True. My thoughts until I saw the movie "Space Cowboys". That movie's theme changed my whole perspective on getting old.

Here's one *list *of great achievements by older people.


----------



## Rocky Mountaineer (Sep 19, 2015)

Norton said:


> ...
> This October is three days, next April is two days but any decision on October 2020 will depend on how April works out. Just take it a show at a time.
> 
> ...


Pete, that graphic I posted came directly from the EDTCA York website. So I'm just surprised that they'd post ALL show dates after October 2019 going out into 2023 as 2-day events, if they're gonna go on a one show at a time basis. At best, this is confusing to those making advanced travel arrangements. I don't have a dog in this race, because I make plans "on the fly" since I'm only making day trips within 2-hours driving each way.

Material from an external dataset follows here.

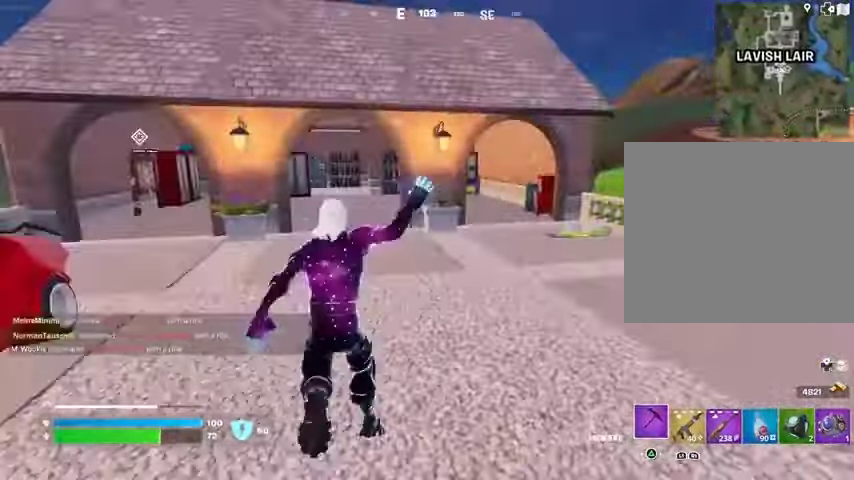
{"buttons": [], "left_stick": "up", "right_stick": "center", "events": [[367, "right_stick", "right"], [467, "right_stick", "center"]]}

We want to give the EDTCA the benefit of doubt in terms of organizing these York meets well over the years. But they've got to clean house a bit with respect to communications. If they're not ready to make a decision out into 2023, then they need to SAY that. But by posting specific dates that far in advance would tend to imply SOMEBODY has made a decision to make these events 2-day affairs (Friday/Saturday) going forward after this October's show.

David


----------



## ogaugeguy (Feb 3, 2012)

Thanks for that info, Pete.


----------



## MartyE (Mar 27, 2019)

Rocky Mountaineer said:


> Pete, that graphic I posted came directly from the EDTCA York website. So I'm just surprised that they'd post ALL show dates after October 2019 going out into 2023 as 2-day events, if they're gonna go on a one show at a time basis. At best, this is confusing to those making advanced travel arrangements. I don't have a dog in this race, because I make plans "on the fly" since I'm only making day trips within 2-hours driving each way.
> 
> We want to give the EDTCA the benefit of doubt in terms of organizing these York meets well over the years. But they've got to clean house a bit with respect to communications. If they're not ready to make a decision out into 2023, then they need to SAY that. But by posting specific dates that far in advance would tend to imply SOMEBODY has made a decision to make these events 2-day affairs (Friday/Saturday) going forward after this October's show.
> 
> David


I agree David. They have some confusing information out there that contradicts several of their own social media pages and web pages. As brought up by a few here and other forums, folks often make plans a year in advance and would like to have some firm dates to plan by.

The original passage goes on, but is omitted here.